Sondra calls me over to sit with her at the little table near the window where theres a vase of deep purple tulips and its bright and theres a breeze and it doesn’t smell like placenta. I’m already crying before I cross the room to sit with her, which I didn’t expect. she waits calmly for me to go join her, pushing towards me the box of tissues. she puts on her counselor hat and facilitates me sitting still and digging through all the crap.
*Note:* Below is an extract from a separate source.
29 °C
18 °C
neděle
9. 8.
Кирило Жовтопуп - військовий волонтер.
i just feel like i’ve reached my limit right now of what i can handle. chores, children, a part-time job that happens at odd hours so it breaks up my day into weird chunks, never knowing if i can count on getting enough sleep, not knowing if Jim is going to up and move us to a different country because he can’t get his shit together and decide if he’s going to finish up his PhD, which means i dont know where or if the girls are going¬† to school next year, or where I’ll be able to find work, or even if its worth me getting invested in building my business here in Toronto at all. I’m tired of waiting for him to decide what to do. playing videogames instead of doing job applications. pouring everything into this momma who just had her boy and is waaaay to over attached to me because she doesn’t have anyone else. cordelia has been a huge shit recently, because shes picking up on all the conflict going on. shes just screaming and crying all the time, which is what i would like to be doing. i am not getting along with her that well recently. blaze is reflecting back my energy in different ways, but i can see its disrupting her as well. i have no relationship right now with that other guy who lives here. i put the girls to bed, then i go to bed. I’m asleep before he turns up usually. i’m going to bed earlier and earlier and i still feel like i cant get enough sleep.
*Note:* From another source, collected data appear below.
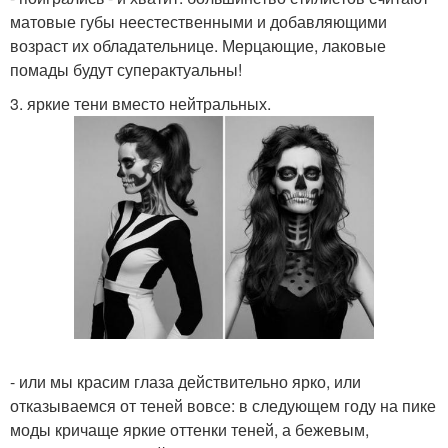
матовые губы неестественными и добавляющими
возраст их обладательнице. Мерцающие, лаковые
помады будут суперактуальны!
3. яркие тени вместо нейтральных.
- или мы красим глаза действительно ярко, или
отказываемся от теней вовсе: в следующем году на пике
моды кричаще яркие оттенки теней, а бежевым,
the first thing i did yesterday morning was drive all over the place downtown, picking up my clients other suitcase of baby stuff and taking it back to the hospital for her. IN RUSH HOUR. do you know how completely vile and unpleasant it is to drive in the heart of Toronto at 9 in the morning? and to have that be the first thing you do in your day? most of the streets you are not allowed to turn left OR right on. so what happens is that you are on the road even longer than you would have been in the first place. how is that helping traffic? i got home just in time to trade places with jim – i get home, he goes downtown for a meeting. Cordelia starts screaming and crying. the best i can manage is to throw a plate of food at them, turn on a show AGAIN, and try to go hide somewhere. Jim comes home in just enough time for me to put my shoes on and go teach.

i am running out of time now, i need to go clean up before Bernie arrives.

Twiggy has just realized that if she slides her claws across the glass in the window, it makes a sound her wild ancestor cat instincts really find interesting.